- **Saved entries**:
▬▬▬▬▬▬▬▬▬▬

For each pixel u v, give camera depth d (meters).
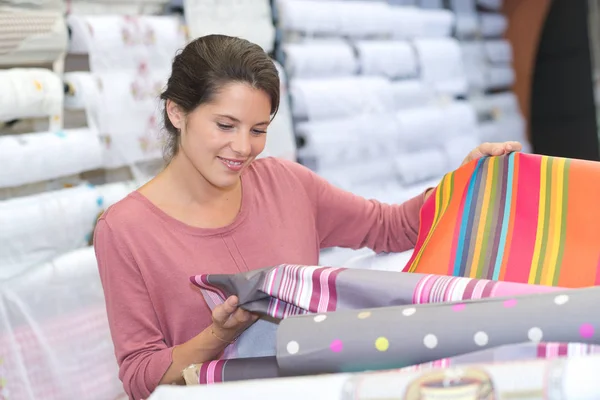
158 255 1.35
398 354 0.98
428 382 0.84
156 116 2.57
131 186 2.72
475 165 1.38
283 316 1.18
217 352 1.27
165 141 1.44
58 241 2.38
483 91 4.99
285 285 1.16
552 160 1.32
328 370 1.01
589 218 1.25
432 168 4.10
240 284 1.18
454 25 4.66
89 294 2.39
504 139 4.94
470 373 0.84
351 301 1.12
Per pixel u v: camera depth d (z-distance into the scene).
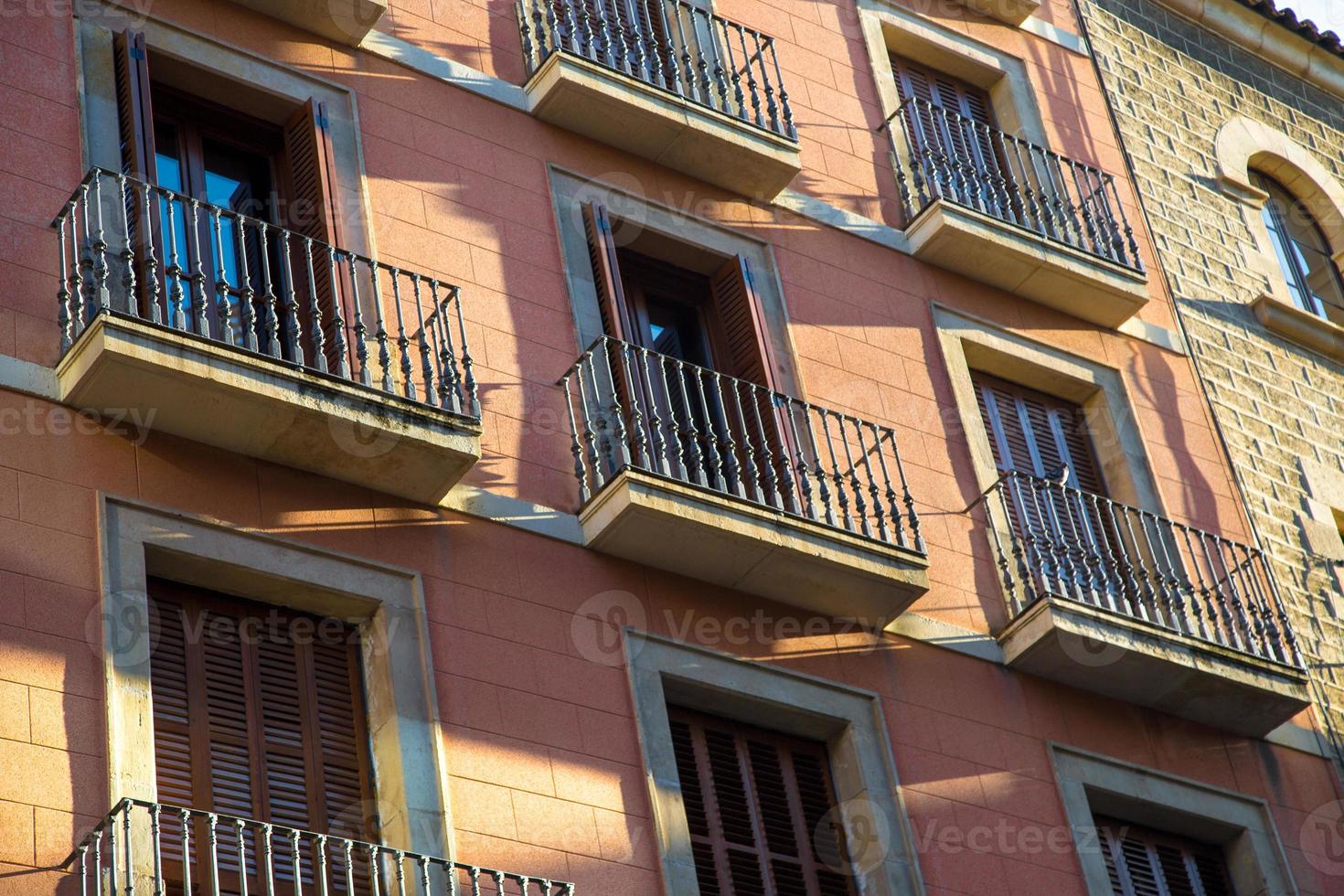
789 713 15.41
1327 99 24.42
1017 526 17.81
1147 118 22.22
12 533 12.80
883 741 15.64
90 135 14.62
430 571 14.28
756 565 15.40
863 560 15.63
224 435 13.75
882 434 17.45
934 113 20.56
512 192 16.61
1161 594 17.84
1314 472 20.59
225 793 12.98
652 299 17.50
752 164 17.86
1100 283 19.45
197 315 13.90
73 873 11.89
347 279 14.95
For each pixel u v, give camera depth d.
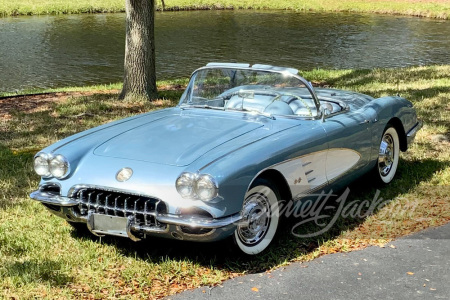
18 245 4.36
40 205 5.28
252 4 41.47
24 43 24.69
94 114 9.81
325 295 3.70
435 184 5.94
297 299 3.64
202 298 3.64
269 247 4.43
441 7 40.00
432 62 20.80
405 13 38.69
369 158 5.52
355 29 30.39
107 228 4.04
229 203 3.83
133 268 4.03
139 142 4.37
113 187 3.96
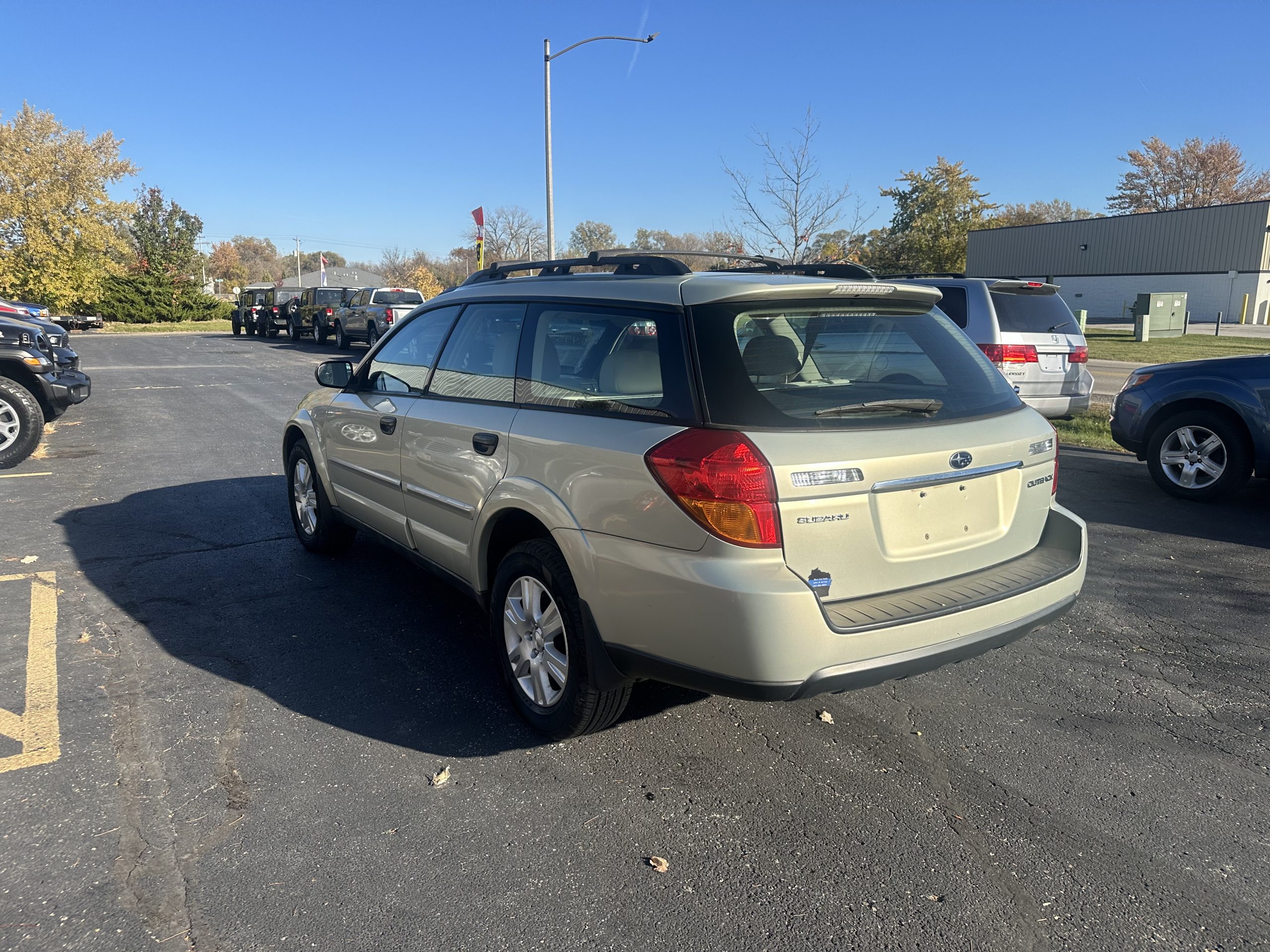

▬▬▬▬▬▬▬▬▬▬

- **AIM OF THE TASK**:
I would like you to set down the lines above, from the one containing "589 218 1.25" to the final line, exactly as written and without pictures.

- **SOLUTION**:
589 218 1.25
432 168 4.10
240 284 1.18
454 25 4.66
89 294 2.39
504 139 4.94
470 373 0.84
351 301 1.12
Per pixel u v: camera depth d (z-distance into the scene).
789 713 15.41
1327 99 24.42
1017 526 17.81
1147 118 22.22
12 533 12.80
883 741 15.64
90 135 14.62
430 571 14.28
756 565 15.40
863 560 15.63
224 435 13.75
882 434 17.45
934 113 20.56
512 192 16.61
1161 594 17.84
1314 472 20.59
225 793 12.98
652 299 17.50
752 164 17.86
1100 283 19.45
197 315 13.90
73 873 11.89
347 279 14.95
For each pixel u v, give camera depth d.
18 245 4.36
40 205 5.28
252 4 41.47
24 43 24.69
94 114 9.81
325 295 3.70
435 184 5.94
297 299 3.64
202 298 3.64
269 247 4.43
441 7 40.00
432 62 20.80
405 13 38.69
369 158 5.52
355 29 30.39
107 228 4.04
229 203 3.83
133 268 4.03
139 142 4.37
113 187 3.96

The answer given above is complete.